The International Monetary Fund on Tuesday said that after an estimated contraction of 8% in the fiscal year that ended March 31, India is projected to grow at 12.5% during the current year. The Washington-based global financial institution in its World Economic Outlook also projected that Indian economy is expected to grow by 6.9% in 2022.
The IMF’s Managing Divergent Recoveries report also suggested that India is the only country among major world economies that is projected to grow at a double-digit rate. China, on the other hand, which was the only major economy to have a positive growth rate of 2.3% in 2020, is expected to grow by 8.6% in 2021 and 5.6% in 2022.
The fund, with which the World Bank is holding its spring meetings virtually this week, said that the global economy will expand 6% this year. This is up from the 5.5% pace estimated in January.
However, IMF chief economist Gita Gopinath warned that this recovery will be uneven. The IMF also stressed on the high degree of uncertainty surrounding the outlook, and that improvements could easily downgraded by any of several factors, with success against the coronavirus pandemic topping the list.
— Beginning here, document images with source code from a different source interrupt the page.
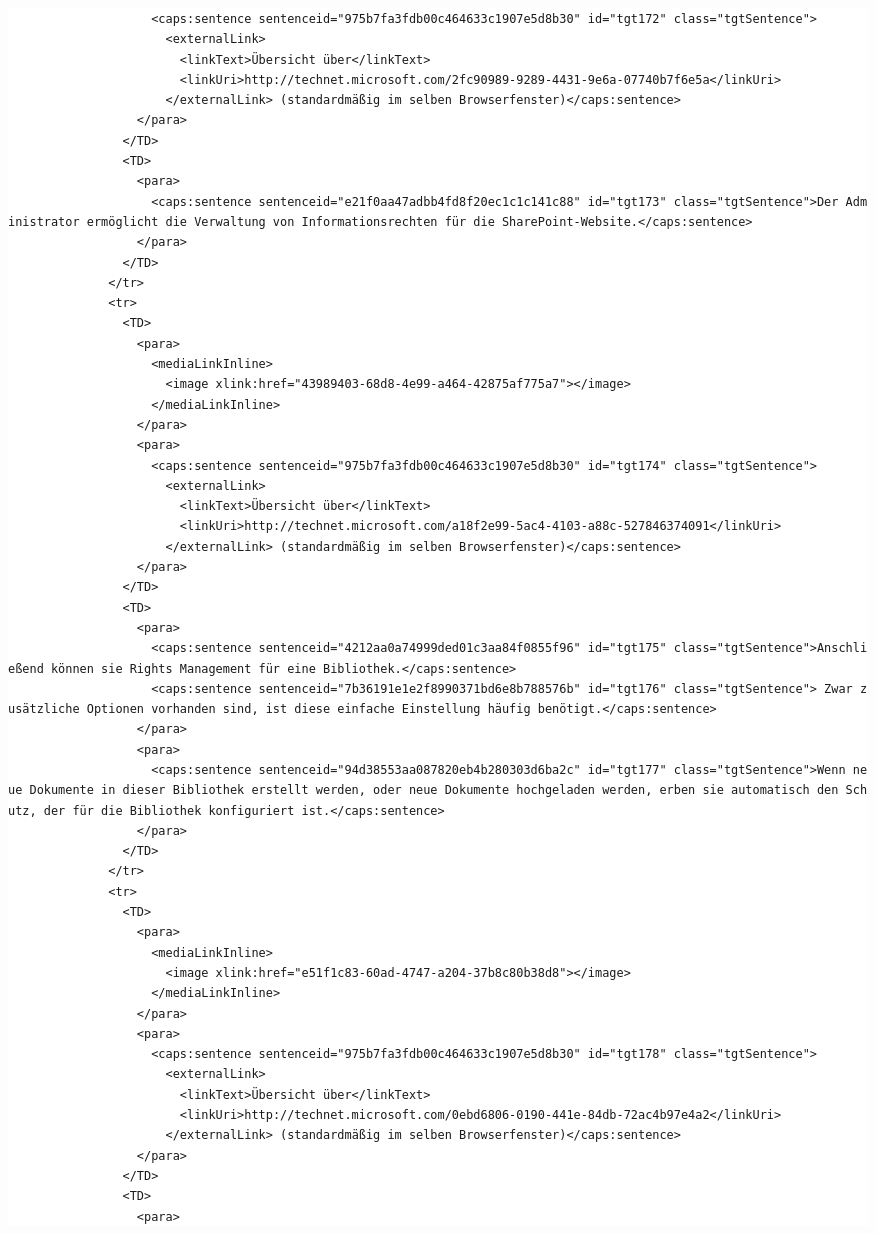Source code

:                         <caps:sentence sentenceid="975b7fa3fdb00c464633c1907e5d8b30" id="tgt172" class="tgtSentence">
                          <externalLink>
                            <linkText>Übersicht über</linkText>
                            <linkUri>http://technet.microsoft.com/2fc90989-9289-4431-9e6a-07740b7f6e5a</linkUri>
                          </externalLink> (standardmäßig im selben Browserfenster)</caps:sentence>
                      </para>
                    </TD>
                    <TD>
                      <para>
                        <caps:sentence sentenceid="e21f0aa47adbb4fd8f20ec1c1c141c88" id="tgt173" class="tgtSentence">Der Administrator ermöglicht die Verwaltung von Informationsrechten für die SharePoint-Website.</caps:sentence>
                      </para>
                    </TD>
                  </tr>
                  <tr>
                    <TD>
                      <para>
                        <mediaLinkInline>
                          <image xlink:href="43989403-68d8-4e99-a464-42875af775a7"></image>
                        </mediaLinkInline>
                      </para>
                      <para>
                        <caps:sentence sentenceid="975b7fa3fdb00c464633c1907e5d8b30" id="tgt174" class="tgtSentence">
                          <externalLink>
                            <linkText>Übersicht über</linkText>
                            <linkUri>http://technet.microsoft.com/a18f2e99-5ac4-4103-a88c-527846374091</linkUri>
                          </externalLink> (standardmäßig im selben Browserfenster)</caps:sentence>
                      </para>
                    </TD>
                    <TD>
                      <para>
                        <caps:sentence sentenceid="4212aa0a74999ded01c3aa84f0855f96" id="tgt175" class="tgtSentence">Anschließend können sie Rights Management für eine Bibliothek.</caps:sentence>
                        <caps:sentence sentenceid="7b36191e1e2f8990371bd6e8b788576b" id="tgt176" class="tgtSentence"> Zwar zusätzliche Optionen vorhanden sind, ist diese einfache Einstellung häufig benötigt.</caps:sentence>
                      </para>
                      <para>
                        <caps:sentence sentenceid="94d38553aa087820eb4b280303d6ba2c" id="tgt177" class="tgtSentence">Wenn neue Dokumente in dieser Bibliothek erstellt werden, oder neue Dokumente hochgeladen werden, erben sie automatisch den Schutz, der für die Bibliothek konfiguriert ist.</caps:sentence>
                      </para>
                    </TD>
                  </tr>
                  <tr>
                    <TD>
                      <para>
                        <mediaLinkInline>
                          <image xlink:href="e51f1c83-60ad-4747-a204-37b8c80b38d8"></image>
                        </mediaLinkInline>
                      </para>
                      <para>
                        <caps:sentence sentenceid="975b7fa3fdb00c464633c1907e5d8b30" id="tgt178" class="tgtSentence">
                          <externalLink>
                            <linkText>Übersicht über</linkText>
                            <linkUri>http://technet.microsoft.com/0ebd6806-0190-441e-84db-72ac4b97e4a2</linkUri>
                          </externalLink> (standardmäßig im selben Browserfenster)</caps:sentence>
                      </para>
                    </TD>
                    <TD>
                      <para>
“Much still depends on the race between the virus and vaccines,” the fund said. “Greater progress with vaccinations can uplift the forecast, while new virus variants that evade vaccines can lead to a sharp downgrade. Large divergences in recovery speeds also raise the prospect of divergent policy stances.”
The projections come at a time when India is battling a second surge in coronavirus cases. India breached the grim milestone of 1,00,000 daily infections for the first time on Monday, and cases jumped by 96,982 on Tuesday, data from the health ministry showed.
On March 31, the World Bank had projected India’s economic growth for the 2021-’22 financial year to be in the 7.5% to 12.5% range. The financial institution had said India was bouncing back from the effects of the coronavirus crisis, but the country was still not “out of the woods”.